Awesome caboose: I have been wanting to make one of the long cabooses for a while now, but have not been able to find any measured drawings online. Now I find out that Bruce Maxwell passed away last december and his son is not going to continue selling the photos and Drawings that Bruce's Father amased and sold over the years, it will get even harder to find some. Can you give more information on the acrylic bsae you used and where you obtained it and the Scribed wood you used. 

Again, Awesome model. 

Dan S.


----------



## Bruce Chandler (Jan 2, 2008)

Dan,

The kit consists of several pieces of 7/32" acrylic. Sides, ends, floors, roof, and cupola pieces. 











I got it from Andrè Schofield - I thought he had an ad in classifieds, but I can't seem to find it. Anyway, there's more info here: http://www.lakesalteredimages.com/Prices.html 

I bought some scribed siding from MicroMark - it's 1/16" thick with 3/16" spacing. 

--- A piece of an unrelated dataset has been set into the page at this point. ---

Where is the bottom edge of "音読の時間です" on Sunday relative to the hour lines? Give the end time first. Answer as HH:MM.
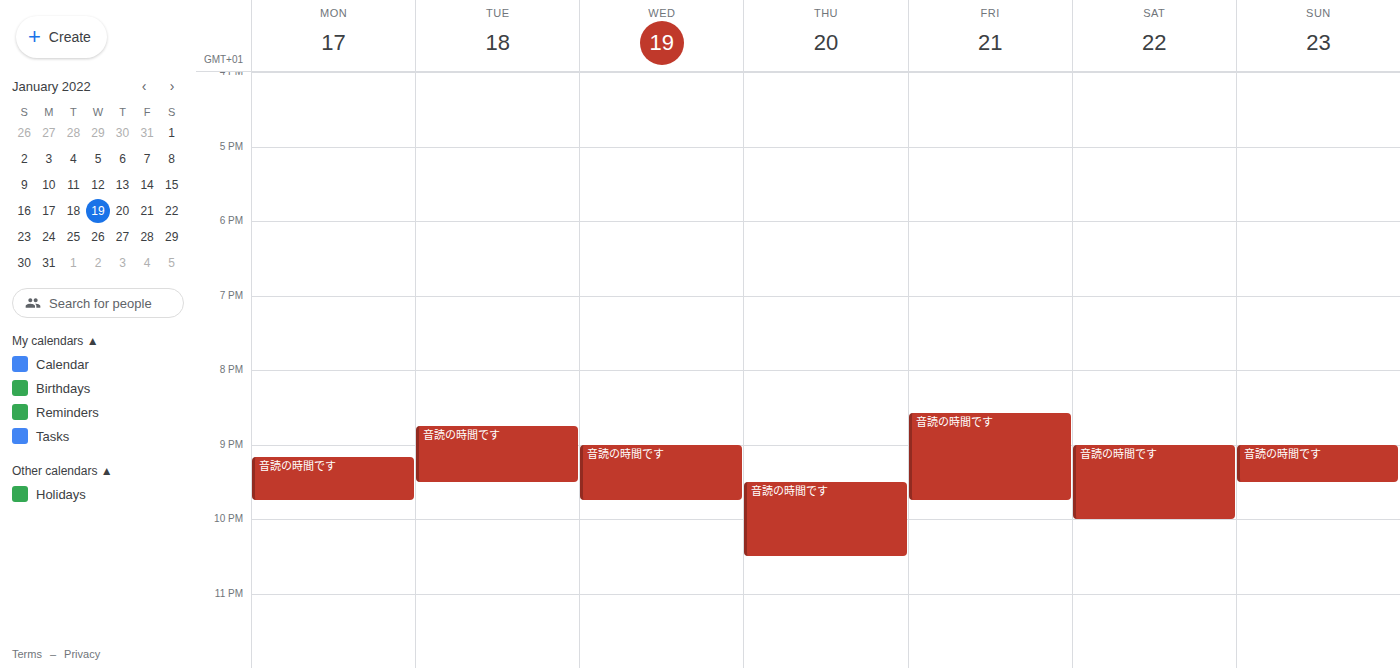
21:30 -- halfway between the 21:00 and 22:00 lines.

There's a few more pictures and detail over here: http://www.largescalecentral.com/LSCForums/viewtopic.php?id=12834

Edited to add working links. I THOUGHT they were automatic.


----------



## Paulus (May 31, 2008)

Very nice caboose indeed! I looked at the pictures of the construction of the details on the LSC link you posted... what a craftmanship! 
That Pattern Ease on the roof looks good.


----------



## joe rusz (Jan 3, 2008)

Bruce, that is one sweet ??? hack? Of course, being Bruce Chandler with his modeling skills helps a bit  That's the kind of stuff they don't tell you when you buy the kit.


----------